--- Start of Supplied material ---

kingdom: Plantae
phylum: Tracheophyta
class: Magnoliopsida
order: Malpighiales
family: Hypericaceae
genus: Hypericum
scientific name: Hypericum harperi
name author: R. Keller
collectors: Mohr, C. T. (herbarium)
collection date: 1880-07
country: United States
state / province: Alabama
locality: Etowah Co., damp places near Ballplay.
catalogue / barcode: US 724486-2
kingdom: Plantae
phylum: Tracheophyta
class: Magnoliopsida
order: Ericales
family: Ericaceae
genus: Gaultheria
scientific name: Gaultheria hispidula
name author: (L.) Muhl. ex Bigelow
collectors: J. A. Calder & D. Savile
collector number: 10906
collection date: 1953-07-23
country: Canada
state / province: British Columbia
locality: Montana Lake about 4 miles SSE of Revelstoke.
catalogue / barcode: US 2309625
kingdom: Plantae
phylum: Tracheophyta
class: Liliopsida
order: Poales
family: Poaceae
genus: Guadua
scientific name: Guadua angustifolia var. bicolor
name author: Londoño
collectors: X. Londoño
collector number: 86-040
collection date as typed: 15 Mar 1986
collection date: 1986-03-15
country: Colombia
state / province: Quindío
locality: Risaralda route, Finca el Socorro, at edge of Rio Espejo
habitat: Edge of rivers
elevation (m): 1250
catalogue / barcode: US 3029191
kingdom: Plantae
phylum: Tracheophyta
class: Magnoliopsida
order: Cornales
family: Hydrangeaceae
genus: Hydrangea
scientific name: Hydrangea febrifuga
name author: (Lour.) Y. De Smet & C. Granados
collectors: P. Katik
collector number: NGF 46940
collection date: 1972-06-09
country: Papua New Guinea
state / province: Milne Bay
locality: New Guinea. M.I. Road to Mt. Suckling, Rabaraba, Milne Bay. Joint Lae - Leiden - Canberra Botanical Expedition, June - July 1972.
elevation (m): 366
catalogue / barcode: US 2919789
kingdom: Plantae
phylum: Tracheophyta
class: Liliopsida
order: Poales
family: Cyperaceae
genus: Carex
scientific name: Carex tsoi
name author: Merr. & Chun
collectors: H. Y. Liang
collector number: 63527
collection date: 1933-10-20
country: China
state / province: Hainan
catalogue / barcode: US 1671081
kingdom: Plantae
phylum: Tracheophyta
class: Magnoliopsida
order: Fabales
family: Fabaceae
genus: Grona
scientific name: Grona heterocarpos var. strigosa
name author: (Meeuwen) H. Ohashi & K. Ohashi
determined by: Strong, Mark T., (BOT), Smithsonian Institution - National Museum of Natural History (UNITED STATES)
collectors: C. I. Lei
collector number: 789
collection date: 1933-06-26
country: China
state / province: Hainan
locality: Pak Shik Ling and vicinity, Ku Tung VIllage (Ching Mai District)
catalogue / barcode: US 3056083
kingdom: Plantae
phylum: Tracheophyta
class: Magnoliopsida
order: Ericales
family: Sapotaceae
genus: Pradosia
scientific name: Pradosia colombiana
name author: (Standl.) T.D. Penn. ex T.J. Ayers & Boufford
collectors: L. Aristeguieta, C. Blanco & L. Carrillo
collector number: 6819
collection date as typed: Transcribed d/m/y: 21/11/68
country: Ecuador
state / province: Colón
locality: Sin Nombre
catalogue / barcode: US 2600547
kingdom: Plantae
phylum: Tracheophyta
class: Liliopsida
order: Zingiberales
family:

--- End of Supplied material ---

_Task to carry out_
Copy every line of the material above word for word, with no changes.

_Written response_
kingdom: Plantae
phylum: Tracheophyta
class: Magnoliopsida
order: Malpighiales
family: Hypericaceae
genus: Hypericum
scientific name: Hypericum harperi
name author: R. Keller
collectors: Mohr, C. T. (herbarium)
collection date: 1880-07
country: United States
state / province: Alabama
locality: Etowah Co., damp places near Ballplay.
catalogue / barcode: US 724486-2
kingdom: Plantae
phylum: Tracheophyta
class: Magnoliopsida
order: Ericales
family: Ericaceae
genus: Gaultheria
scientific name: Gaultheria hispidula
name author: (L.) Muhl. ex Bigelow
collectors: J. A. Calder & D. Savile
collector number: 10906
collection date: 1953-07-23
country: Canada
state / province: British Columbia
locality: Montana Lake about 4 miles SSE of Revelstoke.
catalogue / barcode: US 2309625
kingdom: Plantae
phylum: Tracheophyta
class: Liliopsida
order: Poales
family: Poaceae
genus: Guadua
scientific name: Guadua angustifolia var. bicolor
name author: Londoño
collectors: X. Londoño
collector number: 86-040
collection date as typed: 15 Mar 1986
collection date: 1986-03-15
country: Colombia
state / province: Quindío
locality: Risaralda route, Finca el Socorro, at edge of Rio Espejo
habitat: Edge of rivers
elevation (m): 1250
catalogue / barcode: US 3029191
kingdom: Plantae
phylum: Tracheophyta
class: Magnoliopsida
order: Cornales
family: Hydrangeaceae
genus: Hydrangea
scientific name: Hydrangea febrifuga
name author: (Lour.) Y. De Smet & C. Granados
collectors: P. Katik
collector number: NGF 46940
collection date: 1972-06-09
country: Papua New Guinea
state / province: Milne Bay
locality: New Guinea. M.I. Road to Mt. Suckling, Rabaraba, Milne Bay. Joint Lae - Leiden - Canberra Botanical Expedition, June - July 1972.
elevation (m): 366
catalogue / barcode: US 2919789
kingdom: Plantae
phylum: Tracheophyta
class: Liliopsida
order: Poales
family: Cyperaceae
genus: Carex
scientific name: Carex tsoi
name author: Merr. & Chun
collectors: H. Y. Liang
collector number: 63527
collection date: 1933-10-20
country: China
state / province: Hainan
catalogue / barcode: US 1671081
kingdom: Plantae
phylum: Tracheophyta
class: Magnoliopsida
order: Fabales
family: Fabaceae
genus: Grona
scientific name: Grona heterocarpos var. strigosa
name author: (Meeuwen) H. Ohashi & K. Ohashi
determined by: Strong, Mark T., (BOT), Smithsonian Institution - National Museum of Natural History (UNITED STATES)
collectors: C. I. Lei
collector number: 789
collection date: 1933-06-26
country: China
state / province: Hainan
locality: Pak Shik Ling and vicinity, Ku Tung VIllage (Ching Mai District)
catalogue / barcode: US 3056083
kingdom: Plantae
phylum: Tracheophyta
class: Magnoliopsida
order: Ericales
family: Sapotaceae
genus: Pradosia
scientific name: Pradosia colombiana
name author: (Standl.) T.D. Penn. ex T.J. Ayers & Boufford
collectors: L. Aristeguieta, C. Blanco & L. Carrillo
collector number: 6819
collection date as typed: Transcribed d/m/y: 21/11/68
country: Ecuador
state / province: Colón
locality: Sin Nombre
catalogue / barcode: US 2600547
kingdom: Plantae
phylum: Tracheophyta
class: Liliopsida
order: Zingiberales
family:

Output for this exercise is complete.